Our study has certain limitations. First, we utilized AS sera and primary BdCs to mimic ankylosis in an in vitro system. As shown in Fig. 1, proinflammatory cytokine levels were higher in synovial fluid than in sera. Although we treated BdCs with synovial fluid samples, the fluid viscosity disrupted the cellular response and osteoblastic gene expression and ALP activity could not be analyzed in BdCs. Also, we collected sera from healthy participants and treated BdCs, but no cellular response was observed. Thus, we used AS serum as a strong stimulus for activating BdCs and conducted this experiment using serum from patients with active AS. Another limitation was that all the patients with AS were HLA-B27-positive in this study, but the patients in the other disease group and the healthy group were all HLA-B27-negative. It is considerably difficult to obtain sera from HLA-B27-negative patients with AS and HLA-B27-positive healthy participants. Furthermore, since HLA-B27 is strongly correlated with AS, the role of HLA-B27 must be studied further.

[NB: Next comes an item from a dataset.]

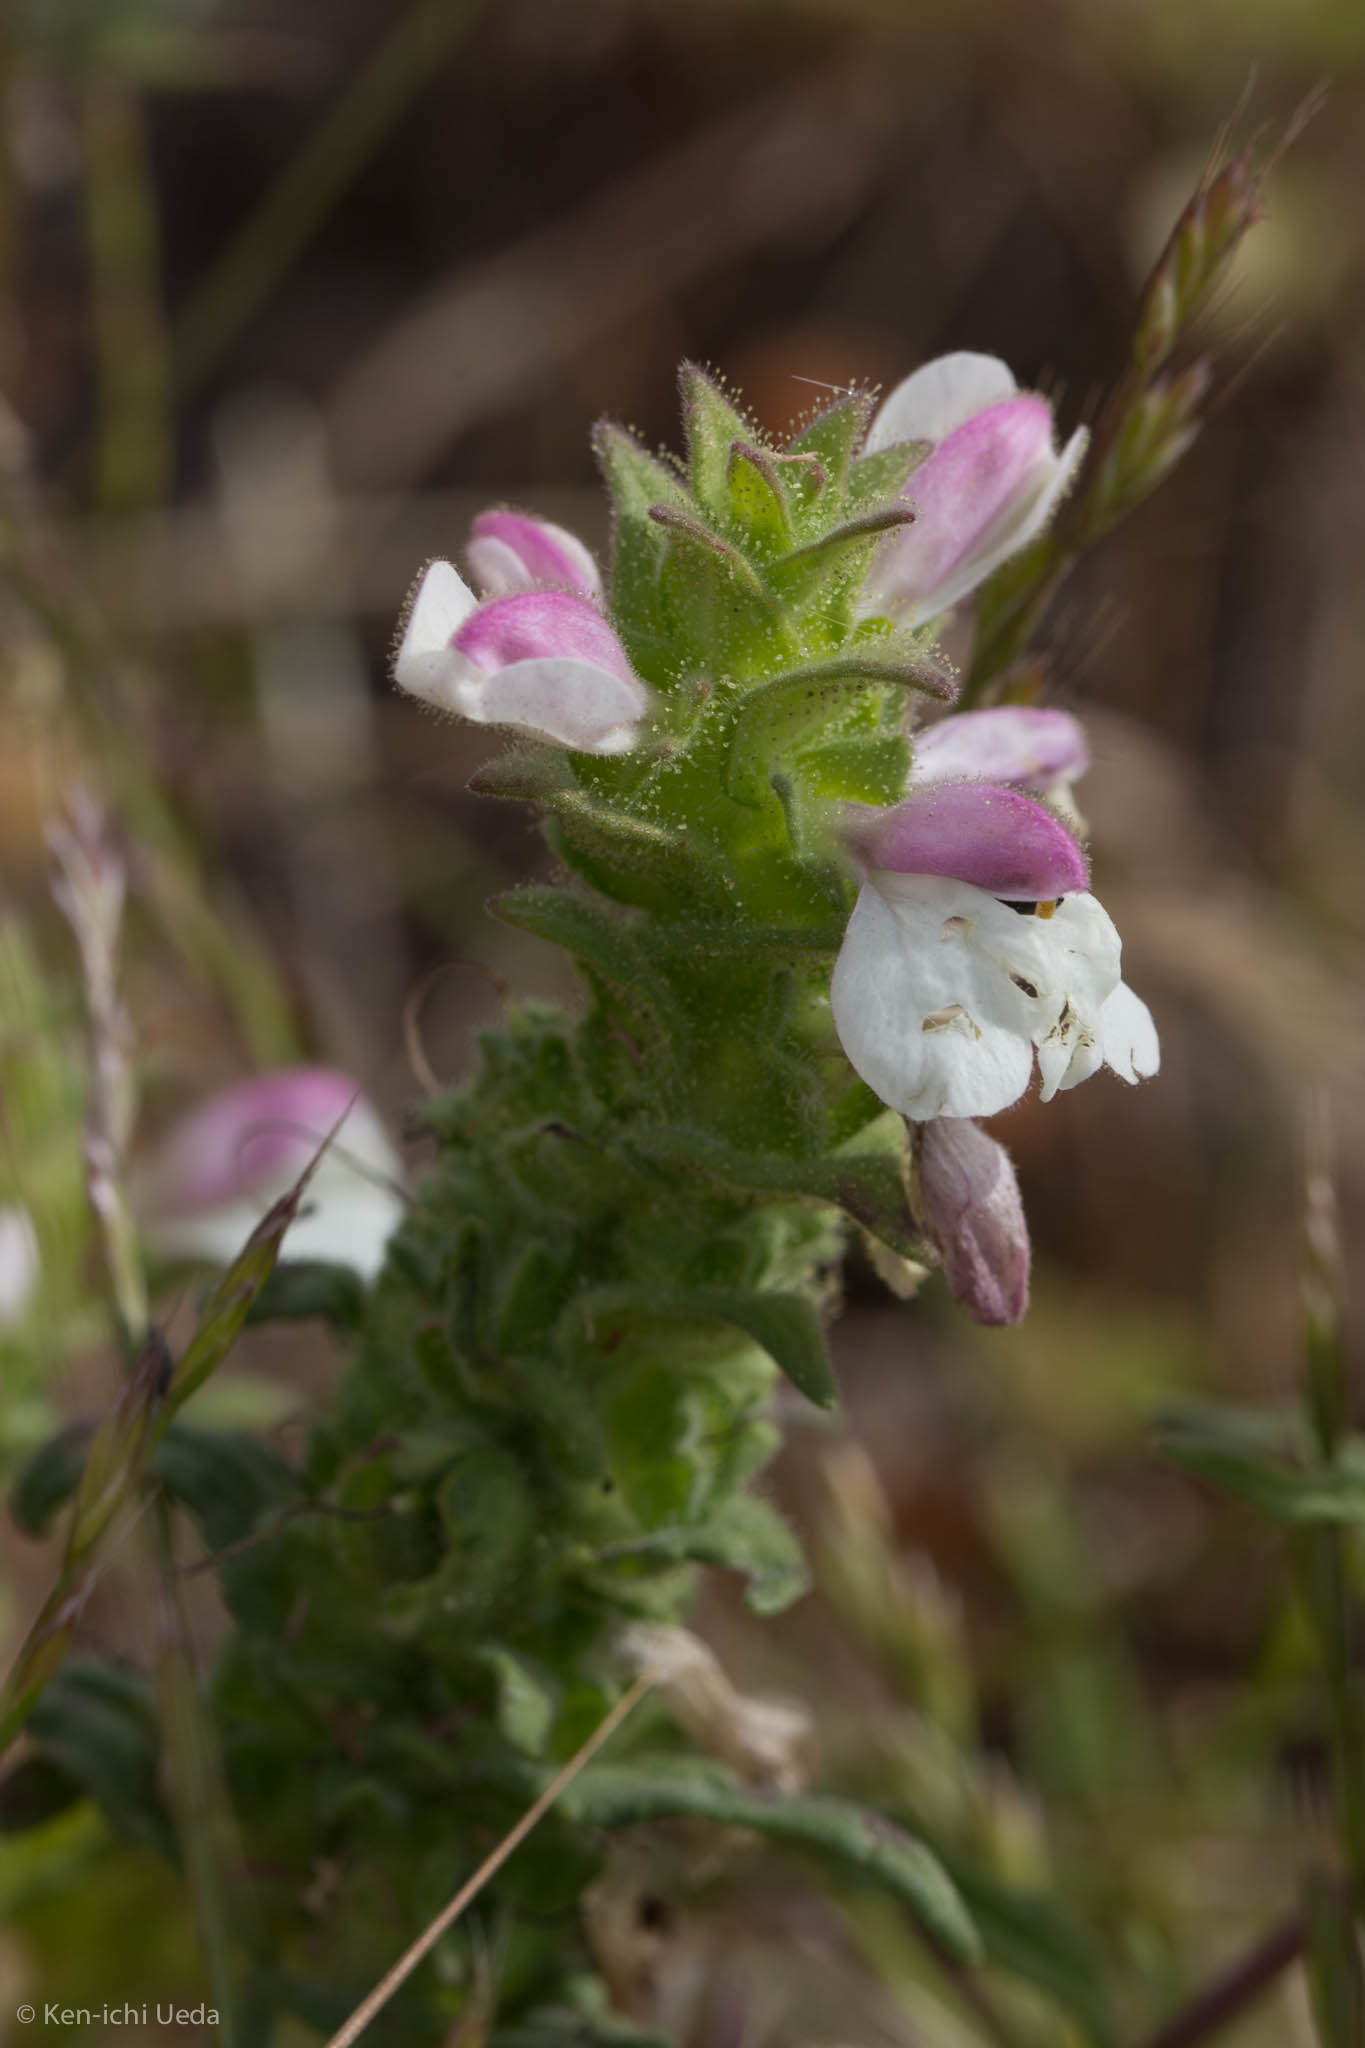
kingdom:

In summary, here we provide evidence for crosstalk between osteoblasts and proinflammatory cytokines during inflammation. We showed that the concentration of IL-17A, the most abundant cytokine in AS sera and synovial fluid, correlates with osteoblast differentiation. Furthermore, blocking IL-17A delayed the patient serum response to ALP activity and mineralization with osteogenic differentiation through JAK2/STAT3 signaling. We also showed that a specific JAK2 inhibitor suppressed stimulus-driven ALP activity, possibly by inhibiting terminal differentiation of BdCs.